Your objective:
Copy the listing exactly, images excluded.

Exercise data:
[Start of section]

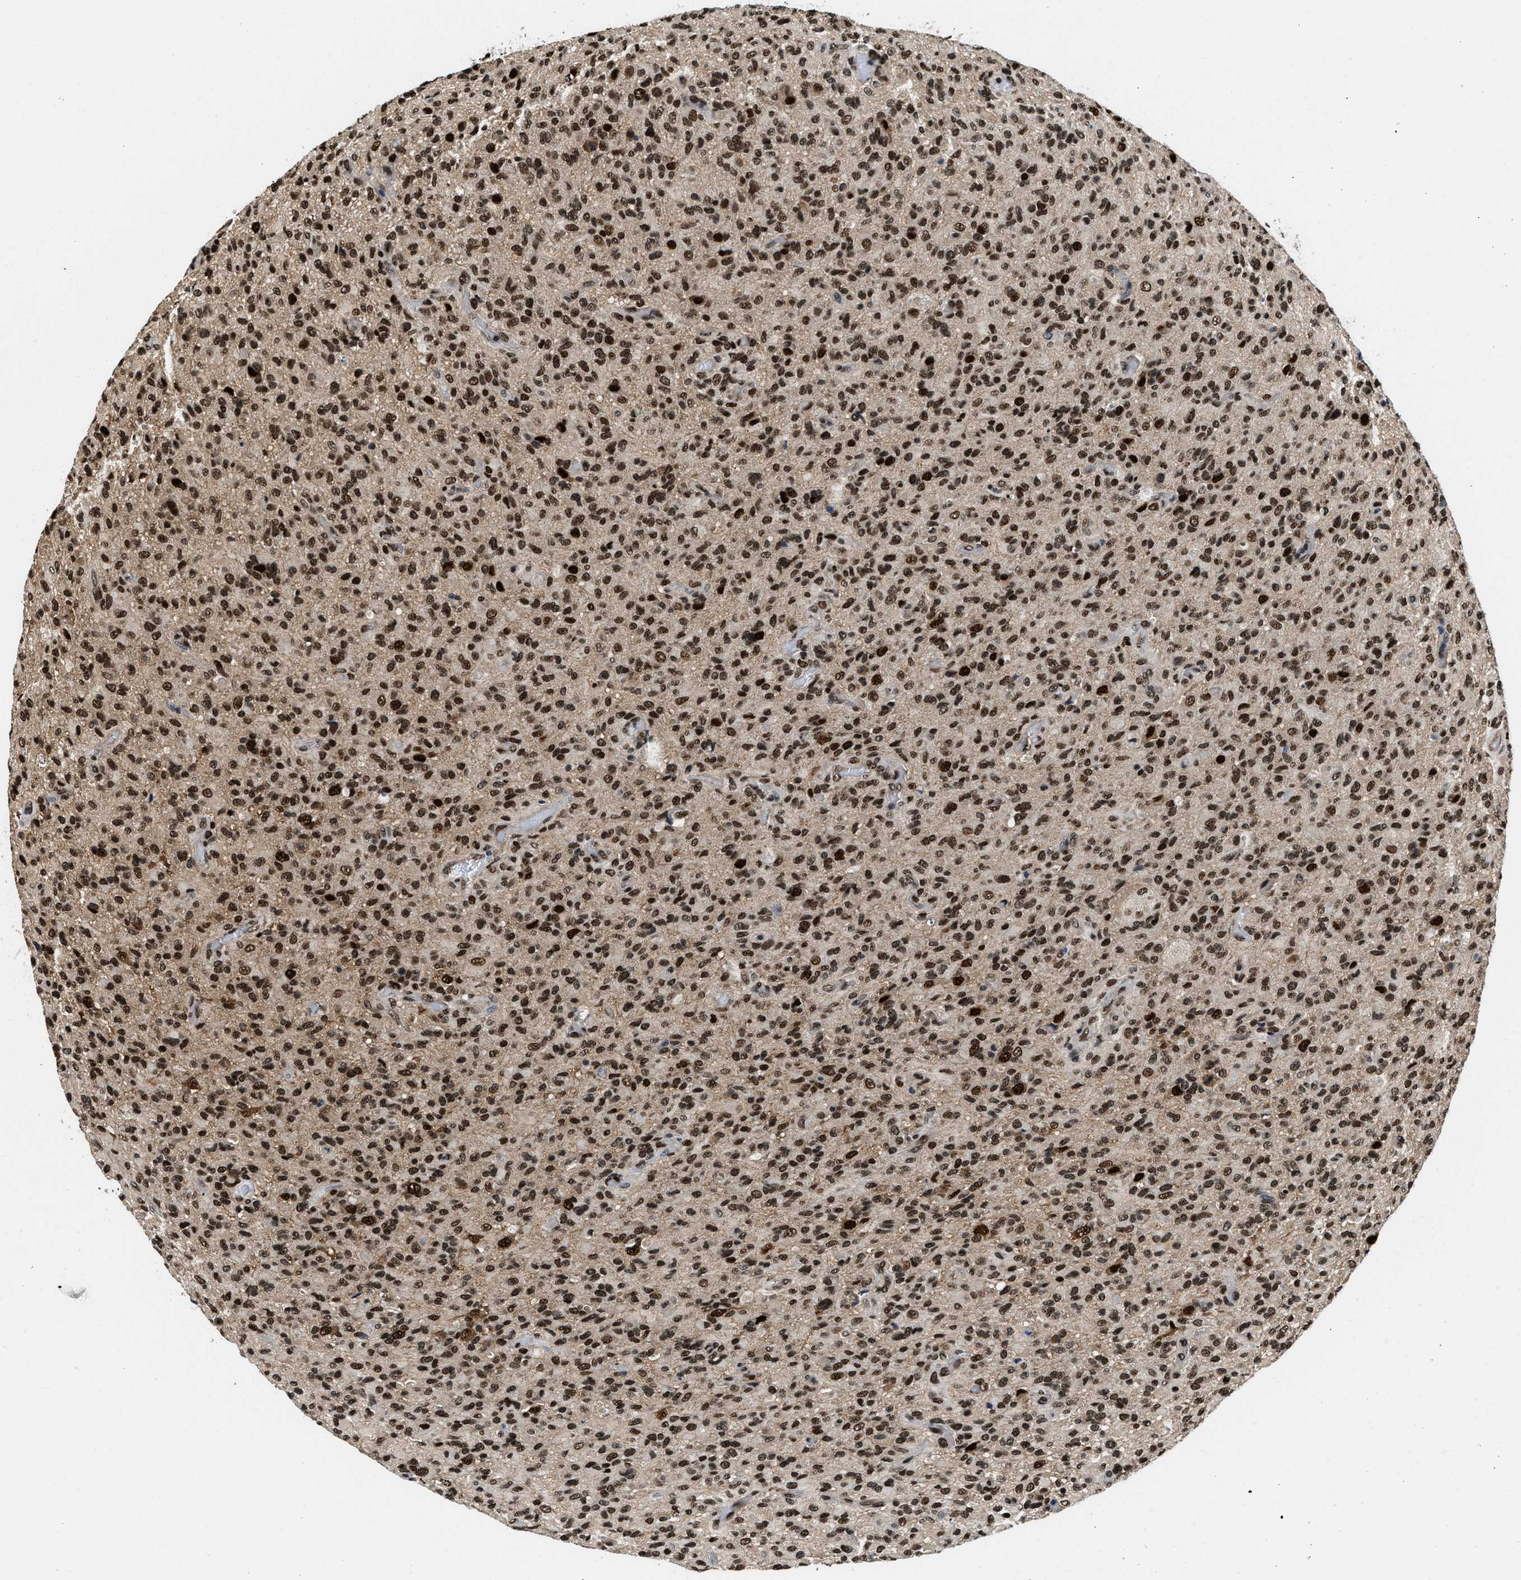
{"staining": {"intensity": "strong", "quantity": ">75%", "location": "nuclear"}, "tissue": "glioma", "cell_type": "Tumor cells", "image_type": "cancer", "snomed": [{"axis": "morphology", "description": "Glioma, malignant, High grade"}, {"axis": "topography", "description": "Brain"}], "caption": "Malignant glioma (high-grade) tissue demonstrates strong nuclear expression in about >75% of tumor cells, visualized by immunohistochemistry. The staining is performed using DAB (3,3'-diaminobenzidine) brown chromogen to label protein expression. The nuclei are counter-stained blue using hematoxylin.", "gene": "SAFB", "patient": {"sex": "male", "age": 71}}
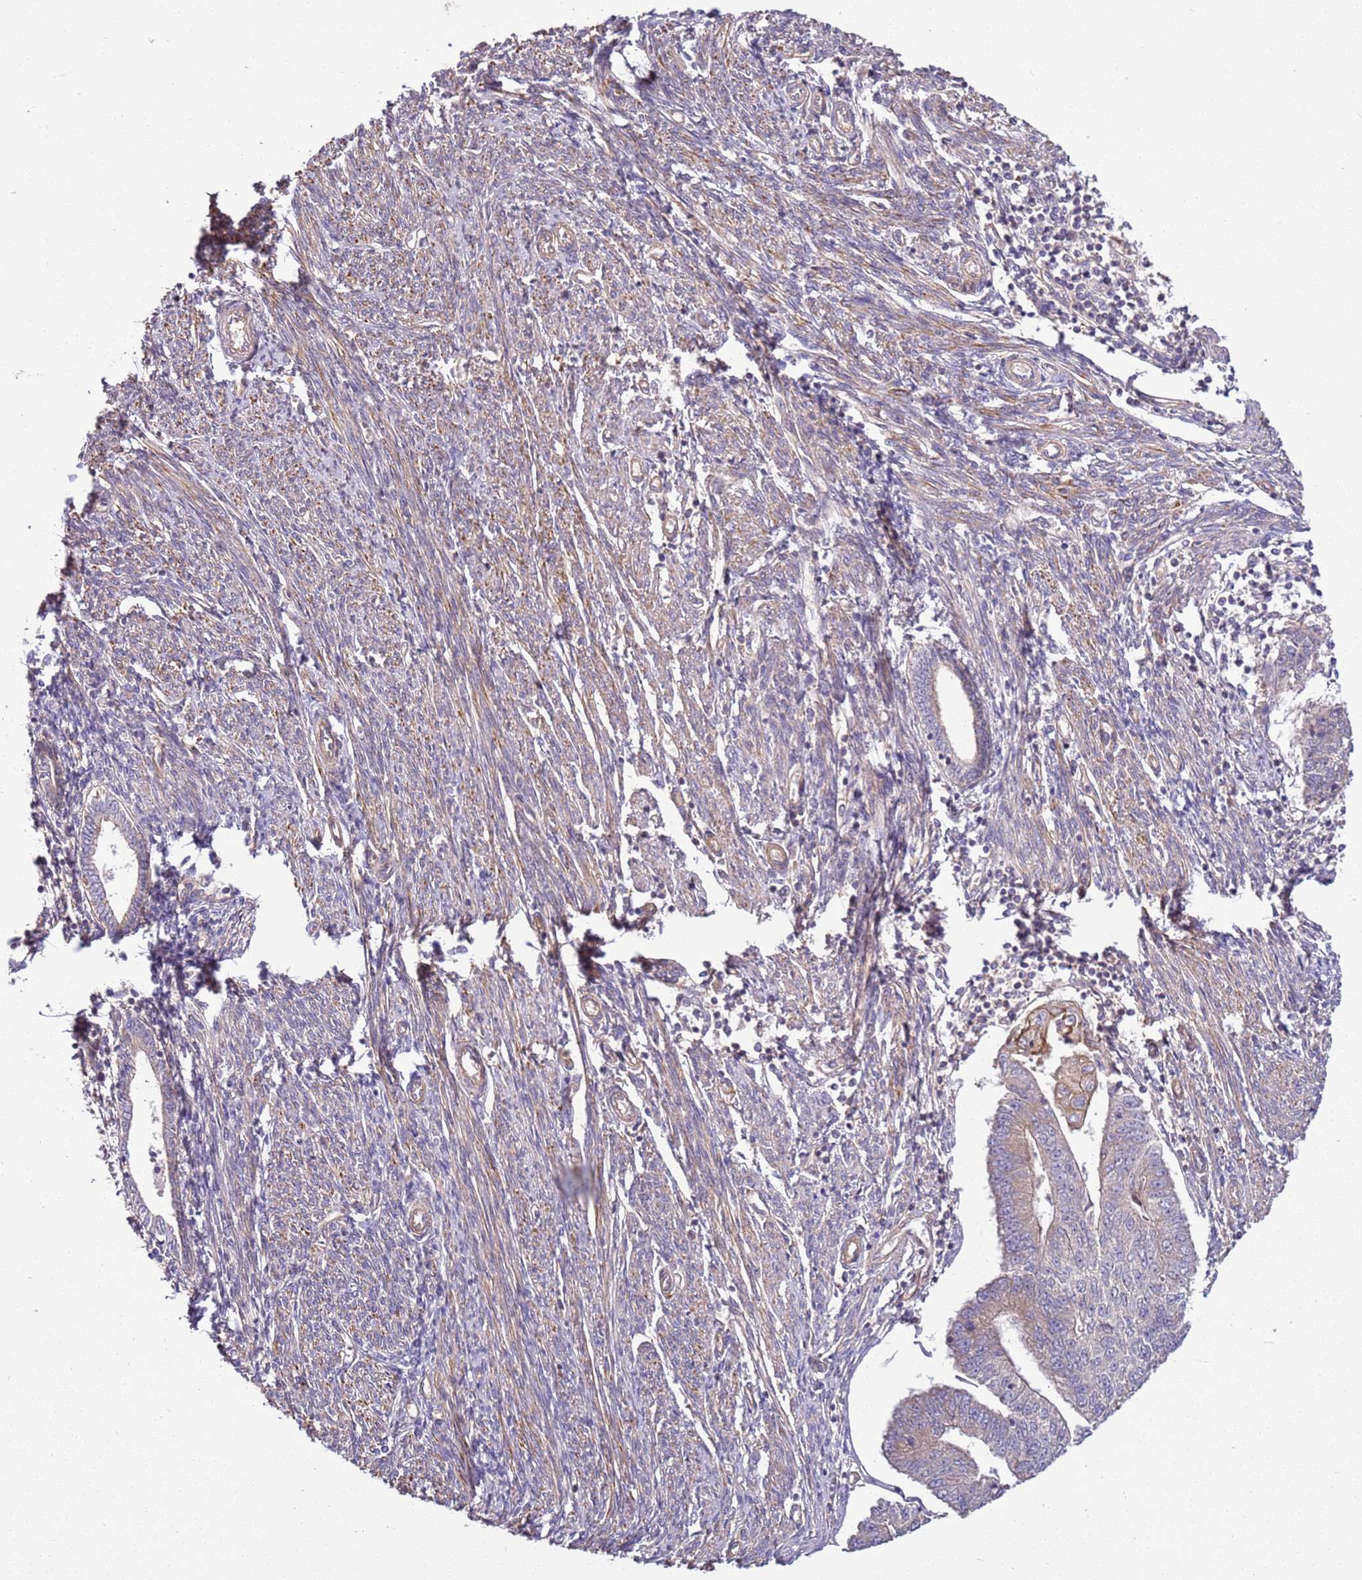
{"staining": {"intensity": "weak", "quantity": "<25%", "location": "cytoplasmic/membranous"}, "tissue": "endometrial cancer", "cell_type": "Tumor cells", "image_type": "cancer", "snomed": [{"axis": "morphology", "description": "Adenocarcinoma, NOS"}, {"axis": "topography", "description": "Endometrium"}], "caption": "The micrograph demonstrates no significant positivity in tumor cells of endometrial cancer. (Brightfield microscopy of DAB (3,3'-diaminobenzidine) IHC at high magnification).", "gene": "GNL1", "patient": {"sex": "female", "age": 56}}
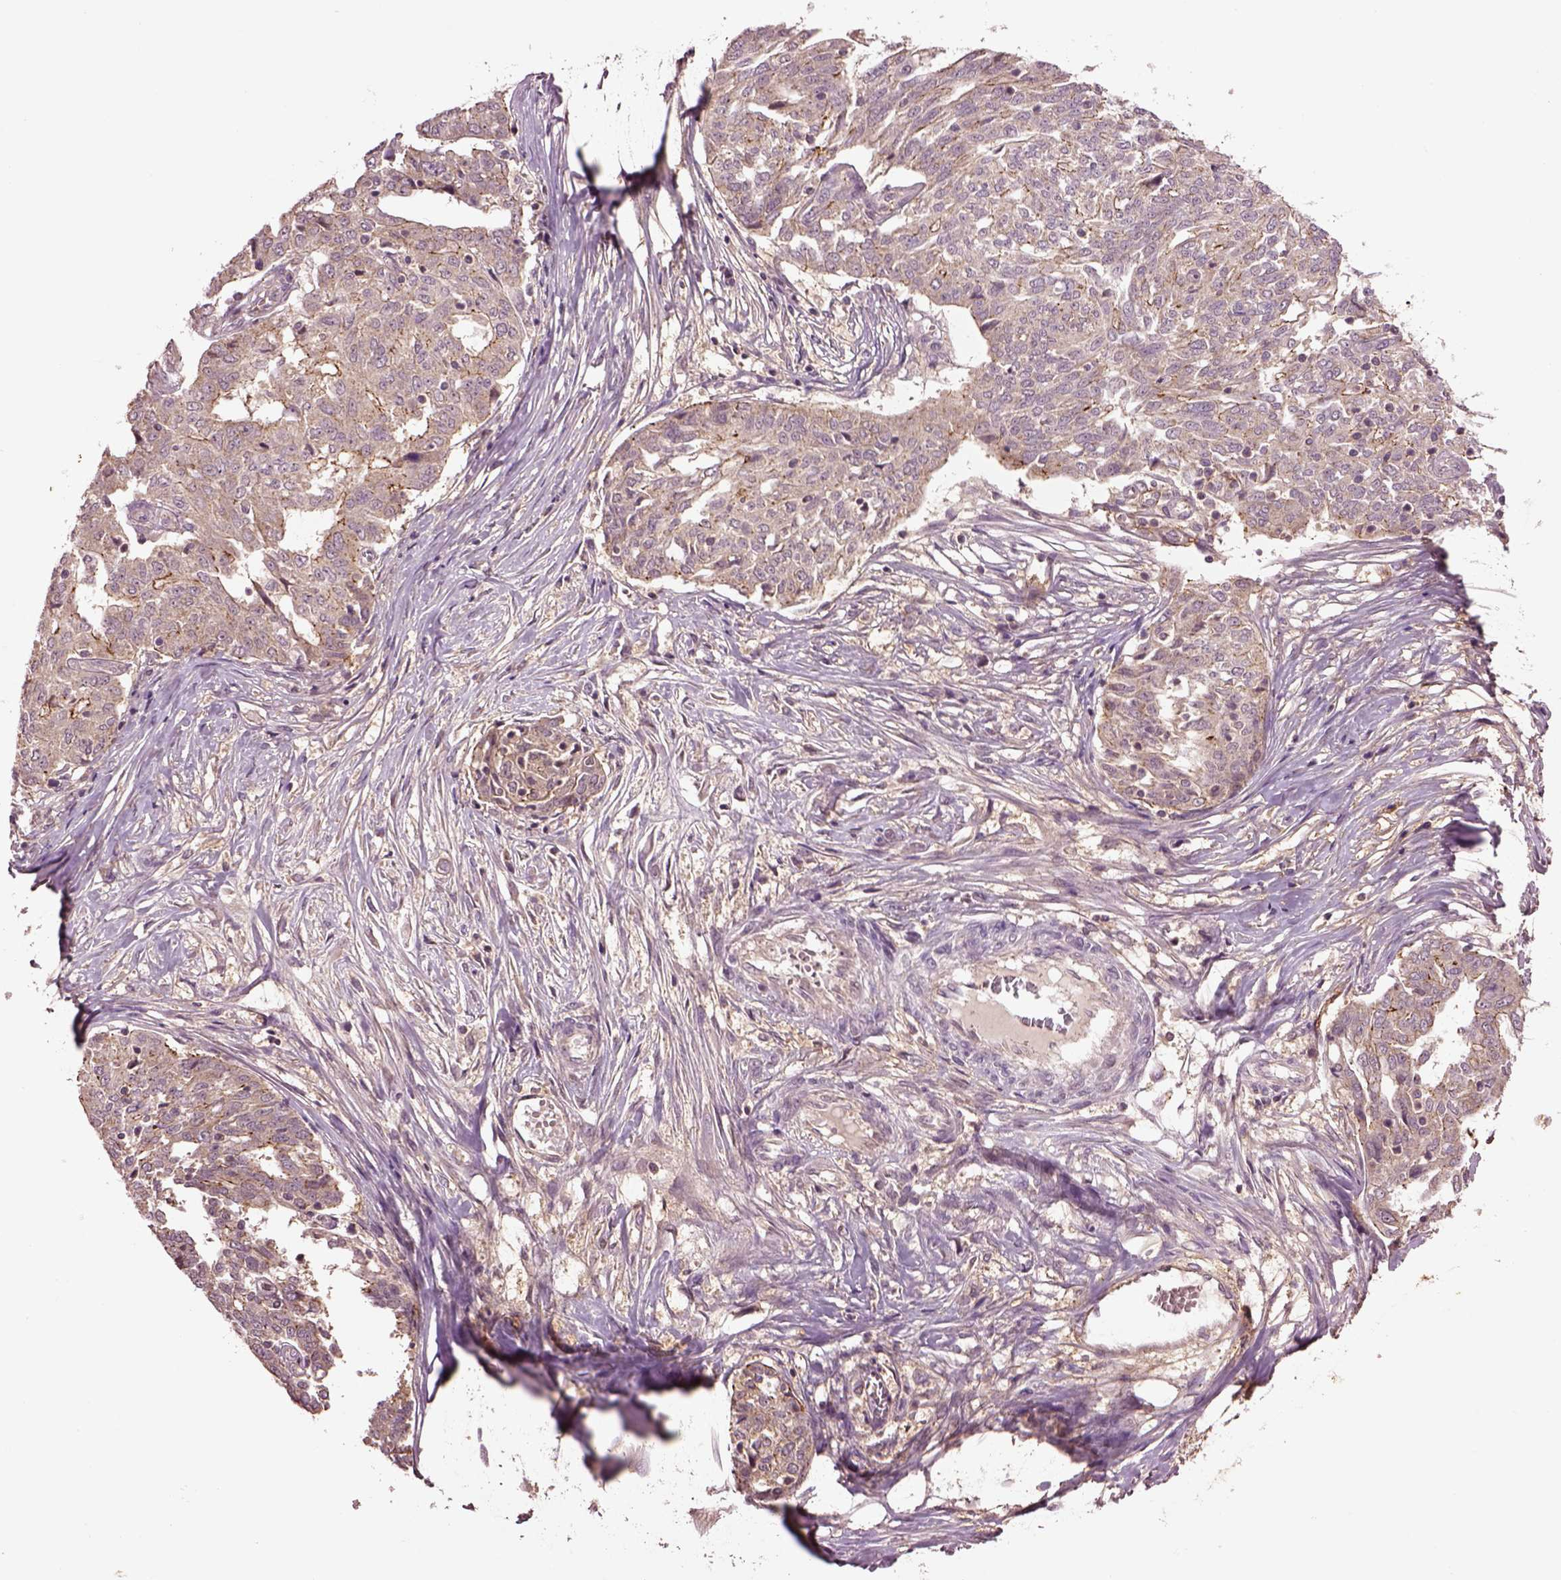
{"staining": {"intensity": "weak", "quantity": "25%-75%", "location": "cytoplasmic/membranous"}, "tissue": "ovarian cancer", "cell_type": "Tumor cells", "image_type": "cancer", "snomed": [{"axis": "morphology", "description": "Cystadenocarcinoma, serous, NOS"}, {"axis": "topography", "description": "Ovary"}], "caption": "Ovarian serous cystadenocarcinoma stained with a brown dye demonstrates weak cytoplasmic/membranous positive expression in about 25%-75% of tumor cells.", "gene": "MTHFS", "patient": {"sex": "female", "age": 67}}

[End of section]

Your solution:
{"staining": {"intensity": "strong", "quantity": ">75%", "location": "nuclear"}, "tissue": "glioma", "cell_type": "Tumor cells", "image_type": "cancer", "snomed": [{"axis": "morphology", "description": "Glioma, malignant, High grade"}, {"axis": "topography", "description": "Brain"}], "caption": "Malignant glioma (high-grade) tissue demonstrates strong nuclear expression in about >75% of tumor cells, visualized by immunohistochemistry. The staining is performed using DAB (3,3'-diaminobenzidine) brown chromogen to label protein expression. The nuclei are counter-stained blue using hematoxylin.", "gene": "SAFB", "patient": {"sex": "male", "age": 71}}
{"staining": {"intensity": "weak", "quantity": "<25%", "location": "cytoplasmic/membranous"}, "tissue": "endometrial cancer", "cell_type": "Tumor cells", "image_type": "cancer", "snomed": [{"axis": "morphology", "description": "Adenocarcinoma, NOS"}, {"axis": "topography", "description": "Endometrium"}], "caption": "The micrograph demonstrates no significant positivity in tumor cells of endometrial cancer. (Brightfield microscopy of DAB (3,3'-diaminobenzidine) IHC at high magnification).", "gene": "GNL1", "patient": {"sex": "female", "age": 56}}
{"staining": {"intensity": "weak", "quantity": "25%-75%", "location": "cytoplasmic/membranous"}, "tissue": "ovarian cancer", "cell_type": "Tumor cells", "image_type": "cancer", "snomed": [{"axis": "morphology", "description": "Cystadenocarcinoma, serous, NOS"}, {"axis": "topography", "description": "Ovary"}], "caption": "Ovarian serous cystadenocarcinoma stained with a brown dye demonstrates weak cytoplasmic/membranous positive expression in about 25%-75% of tumor cells.", "gene": "MTHFS", "patient": {"sex": "female", "age": 67}}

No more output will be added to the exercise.